**Tasks for this exercise**
a - List every sentence in the thread on least squares regression that ends with a question mark.
b - In the thread on least squares regression, what effect on the MSE does a term 2 units away from the line of best fit have?
c - Write out the part of the thread on least squares regression from "In least squares" to "on the MSE.".

**Text under study**
Is minimizing the squared errors optimal?

Question

In least squares regression, we try to minimize the sum of the squares error terms. I was wondering if this would unfairly penalize a model for having terms that are too far away. For example, a term that is $1$ unit away from the line of best fit would have $1^2=1$ effect on the MSE, but a term that is $2$ units away would have $2^2=4$ effect on the MSE.

It seems to me that the term that is 2 units away seems to have 4 times as large an influence on the "performance" of a linear model compared with the first term.

I was wondering why this was the case, and if there's some intuitive explanation for why this is so. Is the square used because cubics, quartics, etc, are harder to work with? I'd imagine it's easier to optimize for a square than an absolute value. Is there some fundamental reason for why this is so or is it convention?

If anybody would have an intuitive explanation, that'd be perfect. Thanks so much!

Answer 1

This is one of those things that is hard to give a single answer on. At the end of the day there are modeling drawbacks indeed, but there are so many theoretical advantages that it is rather hard to resist.

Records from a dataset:
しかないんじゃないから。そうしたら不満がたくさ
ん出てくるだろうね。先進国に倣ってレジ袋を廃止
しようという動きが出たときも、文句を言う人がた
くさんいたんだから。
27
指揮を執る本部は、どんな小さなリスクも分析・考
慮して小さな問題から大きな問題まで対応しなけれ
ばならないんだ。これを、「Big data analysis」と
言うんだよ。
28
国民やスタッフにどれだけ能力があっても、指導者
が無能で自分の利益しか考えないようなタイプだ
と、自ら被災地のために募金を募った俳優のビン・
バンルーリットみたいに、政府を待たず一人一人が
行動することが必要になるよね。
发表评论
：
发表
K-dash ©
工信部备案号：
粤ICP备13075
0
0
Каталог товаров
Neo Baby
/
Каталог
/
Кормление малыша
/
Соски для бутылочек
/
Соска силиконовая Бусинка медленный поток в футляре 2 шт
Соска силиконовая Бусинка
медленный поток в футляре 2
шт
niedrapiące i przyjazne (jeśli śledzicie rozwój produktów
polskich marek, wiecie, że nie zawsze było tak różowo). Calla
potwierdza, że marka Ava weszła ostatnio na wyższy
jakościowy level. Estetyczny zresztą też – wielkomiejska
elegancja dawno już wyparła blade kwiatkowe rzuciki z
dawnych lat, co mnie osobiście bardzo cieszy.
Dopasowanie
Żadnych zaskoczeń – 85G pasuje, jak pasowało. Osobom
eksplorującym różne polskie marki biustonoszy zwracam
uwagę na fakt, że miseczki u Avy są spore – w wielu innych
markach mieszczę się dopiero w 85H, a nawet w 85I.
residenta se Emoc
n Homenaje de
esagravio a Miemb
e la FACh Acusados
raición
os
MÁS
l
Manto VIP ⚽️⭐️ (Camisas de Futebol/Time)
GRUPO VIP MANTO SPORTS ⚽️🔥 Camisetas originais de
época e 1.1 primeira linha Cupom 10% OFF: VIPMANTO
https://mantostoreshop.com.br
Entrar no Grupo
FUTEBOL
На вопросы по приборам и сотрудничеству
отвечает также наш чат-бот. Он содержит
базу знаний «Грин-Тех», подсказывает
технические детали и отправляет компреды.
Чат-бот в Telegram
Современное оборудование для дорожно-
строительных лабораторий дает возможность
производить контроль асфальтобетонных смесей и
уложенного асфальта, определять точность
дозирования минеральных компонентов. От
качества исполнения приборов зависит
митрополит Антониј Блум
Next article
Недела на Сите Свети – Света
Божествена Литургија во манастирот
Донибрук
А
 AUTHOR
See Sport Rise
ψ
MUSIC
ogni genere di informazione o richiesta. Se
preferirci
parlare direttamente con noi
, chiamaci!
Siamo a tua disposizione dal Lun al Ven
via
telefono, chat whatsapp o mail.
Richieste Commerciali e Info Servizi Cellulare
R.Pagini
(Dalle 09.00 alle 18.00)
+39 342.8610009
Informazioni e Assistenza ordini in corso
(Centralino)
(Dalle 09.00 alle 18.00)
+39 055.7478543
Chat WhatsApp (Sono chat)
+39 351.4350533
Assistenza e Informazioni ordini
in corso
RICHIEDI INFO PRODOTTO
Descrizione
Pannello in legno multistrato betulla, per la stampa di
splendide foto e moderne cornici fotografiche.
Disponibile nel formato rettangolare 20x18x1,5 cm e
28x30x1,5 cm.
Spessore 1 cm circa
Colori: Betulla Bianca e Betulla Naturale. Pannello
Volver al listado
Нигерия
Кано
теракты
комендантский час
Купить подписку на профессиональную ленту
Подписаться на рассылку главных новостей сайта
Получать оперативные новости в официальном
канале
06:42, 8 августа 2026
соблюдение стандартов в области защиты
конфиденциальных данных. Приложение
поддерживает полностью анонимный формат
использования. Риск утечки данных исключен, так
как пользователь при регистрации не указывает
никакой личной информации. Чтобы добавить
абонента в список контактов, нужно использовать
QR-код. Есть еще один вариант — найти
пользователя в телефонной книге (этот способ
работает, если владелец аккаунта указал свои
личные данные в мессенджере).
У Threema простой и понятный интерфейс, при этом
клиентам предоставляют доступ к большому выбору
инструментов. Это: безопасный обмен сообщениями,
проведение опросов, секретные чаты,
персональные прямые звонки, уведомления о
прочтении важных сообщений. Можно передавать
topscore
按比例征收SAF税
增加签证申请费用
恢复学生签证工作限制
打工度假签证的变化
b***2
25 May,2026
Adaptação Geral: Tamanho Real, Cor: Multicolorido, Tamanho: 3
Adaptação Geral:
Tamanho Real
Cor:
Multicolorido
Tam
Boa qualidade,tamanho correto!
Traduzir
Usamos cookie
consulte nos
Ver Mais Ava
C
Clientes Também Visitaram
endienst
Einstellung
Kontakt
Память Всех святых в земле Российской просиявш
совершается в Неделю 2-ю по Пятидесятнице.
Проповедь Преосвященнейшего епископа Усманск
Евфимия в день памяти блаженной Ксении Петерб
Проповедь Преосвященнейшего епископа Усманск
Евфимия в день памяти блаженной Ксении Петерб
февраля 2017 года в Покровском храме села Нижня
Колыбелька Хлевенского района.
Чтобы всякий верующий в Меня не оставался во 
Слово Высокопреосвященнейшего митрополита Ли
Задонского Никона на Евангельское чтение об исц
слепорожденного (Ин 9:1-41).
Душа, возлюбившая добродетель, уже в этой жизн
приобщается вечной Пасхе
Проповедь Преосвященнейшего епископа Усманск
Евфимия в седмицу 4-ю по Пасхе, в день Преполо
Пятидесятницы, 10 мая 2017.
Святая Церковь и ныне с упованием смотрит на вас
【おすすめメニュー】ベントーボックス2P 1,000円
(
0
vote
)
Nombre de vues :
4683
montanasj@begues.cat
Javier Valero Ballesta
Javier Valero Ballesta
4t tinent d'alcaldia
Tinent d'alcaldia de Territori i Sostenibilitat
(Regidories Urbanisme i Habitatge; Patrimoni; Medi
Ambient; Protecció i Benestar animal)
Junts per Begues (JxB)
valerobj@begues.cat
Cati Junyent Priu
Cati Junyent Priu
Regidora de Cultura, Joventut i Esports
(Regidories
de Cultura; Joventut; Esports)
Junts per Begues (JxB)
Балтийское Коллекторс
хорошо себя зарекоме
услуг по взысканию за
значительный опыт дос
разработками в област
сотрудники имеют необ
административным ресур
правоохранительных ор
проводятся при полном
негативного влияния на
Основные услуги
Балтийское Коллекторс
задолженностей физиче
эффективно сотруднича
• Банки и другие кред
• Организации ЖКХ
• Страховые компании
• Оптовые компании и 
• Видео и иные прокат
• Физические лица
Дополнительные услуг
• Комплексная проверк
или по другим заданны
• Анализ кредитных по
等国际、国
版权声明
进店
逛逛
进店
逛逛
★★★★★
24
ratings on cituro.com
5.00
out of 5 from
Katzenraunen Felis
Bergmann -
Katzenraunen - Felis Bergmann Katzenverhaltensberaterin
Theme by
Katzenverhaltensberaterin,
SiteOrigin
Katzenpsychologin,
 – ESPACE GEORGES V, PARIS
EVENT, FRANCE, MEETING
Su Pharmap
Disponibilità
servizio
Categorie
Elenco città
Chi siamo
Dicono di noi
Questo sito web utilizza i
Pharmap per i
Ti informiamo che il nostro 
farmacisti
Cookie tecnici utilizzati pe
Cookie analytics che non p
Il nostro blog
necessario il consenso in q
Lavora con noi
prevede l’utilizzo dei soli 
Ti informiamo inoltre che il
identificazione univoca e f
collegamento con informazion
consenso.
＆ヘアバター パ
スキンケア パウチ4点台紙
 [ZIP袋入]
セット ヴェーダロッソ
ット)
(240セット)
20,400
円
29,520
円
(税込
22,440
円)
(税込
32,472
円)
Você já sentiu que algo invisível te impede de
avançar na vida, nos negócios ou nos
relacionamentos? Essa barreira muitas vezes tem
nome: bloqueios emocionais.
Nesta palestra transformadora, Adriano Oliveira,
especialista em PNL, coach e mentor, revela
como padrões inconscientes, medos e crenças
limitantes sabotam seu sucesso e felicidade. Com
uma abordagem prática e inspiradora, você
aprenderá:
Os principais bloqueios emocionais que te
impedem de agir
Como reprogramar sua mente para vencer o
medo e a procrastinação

**Responses for each task**
a -
- Is minimizing the squared errors optimal?
- Is the square used because cubics, quartics, etc, are harder to work with?
- Is there some fundamental reason for why this is so or is it convention?

b - It has $2^2=4$ effect on the MSE.

c -
In least squares regression, we try to minimize the sum of the squares error terms. I was wondering if this would unfairly penalize a model for having terms that are too far away. For example, a term that is $1$ unit away from the line of best fit would have $1^2=1$ effect on the MSE, but a term that is $2$ units away would have $2^2=4$ effect on the MSE.